How Social Media AI Improves Disaster Response
Social media communications are obviously of critical importance during emergency situations. This communication channel allows utilities to convey important information to the public during emergencies, and it also allows the public to alert utility companies of anything amiss in their neighborhoods. Of course, this constant two-way barrage of information can create a lot of noise, and that is why there is a new push for using social media AI to make sense of it all.
What Exactly is Social Media AI?
Social media AI (artificial intelligence) uses machine learning to, as the phrase implies, learn over time what constitutes relevant posts in different situations. Machine learning enables an algorithm to identify patterns and correctly categorize bits of information. This allows the algorithm to funnel the information and summarize only what is relevant.
The first step before this can happen is to “train” the algorithm so that it knows what to look for. To do this, human volunteers look at various tweets, posts, chats, etc., and tag each one to categorize and measure the relevancy of the information. The algorithm essentially shadows this process to ultimately learn what to look for.
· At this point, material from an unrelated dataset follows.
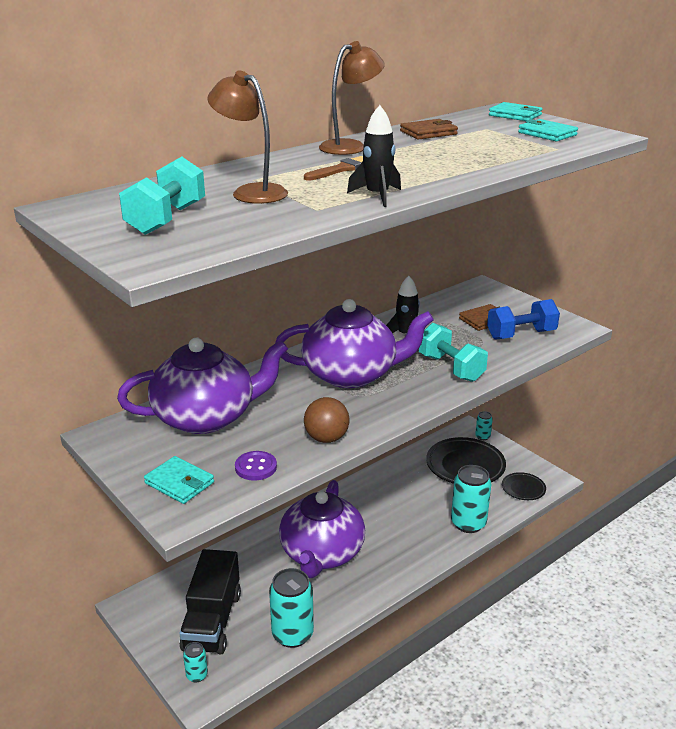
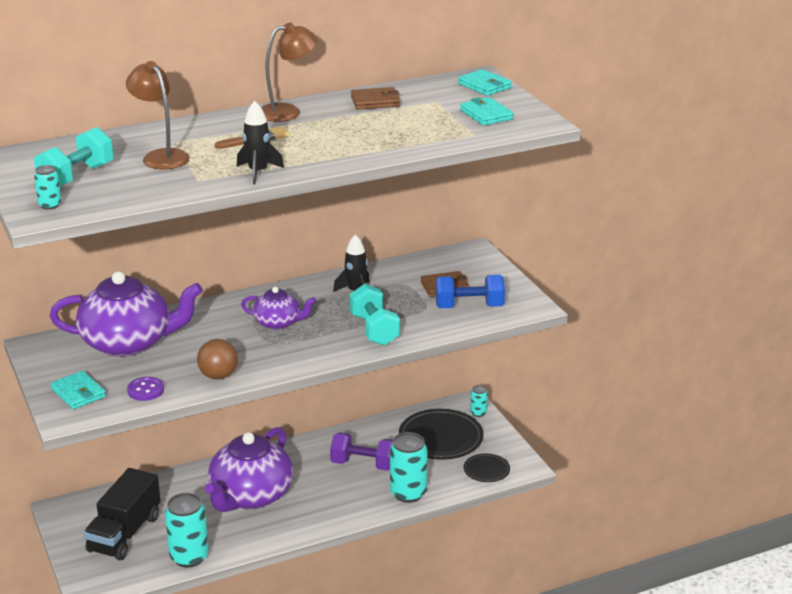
camera: 15 degrees right, 0 degrees up
turquoise can [183,642,208,683] -> turquoise can moved to [34,165,61,210]
purple teapot [275,299,434,388] -> purple teapot [241,287,316,330], size x0.52
none -> purple dumbbell [330,432,393,471]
The possibilities of this are being explored in a multidisciplinary project to develop “human-AI learning” involving multiple universities and community agencies. The project was recently awarded a $50,000 grant from the National Science Foundation to continue with the research.
The overall goal of the multidisciplinary social media AI project is to develop systems that can scan and filter through millions of posts in real time, and harness the information to maximize situational awareness across the entire spectrum of interested parties. Understanding what is happening in a specific location can help emergency responders and utility restoration crews respond to the situation more efficiently and effectively.
The bottom line is that social media AI appears to be an effective tool for eliminating noise and reducing information clutter, to identify the most relevant information and categorize it for use in the field. Hopefully usage of such a system will expand dramatically in the coming years.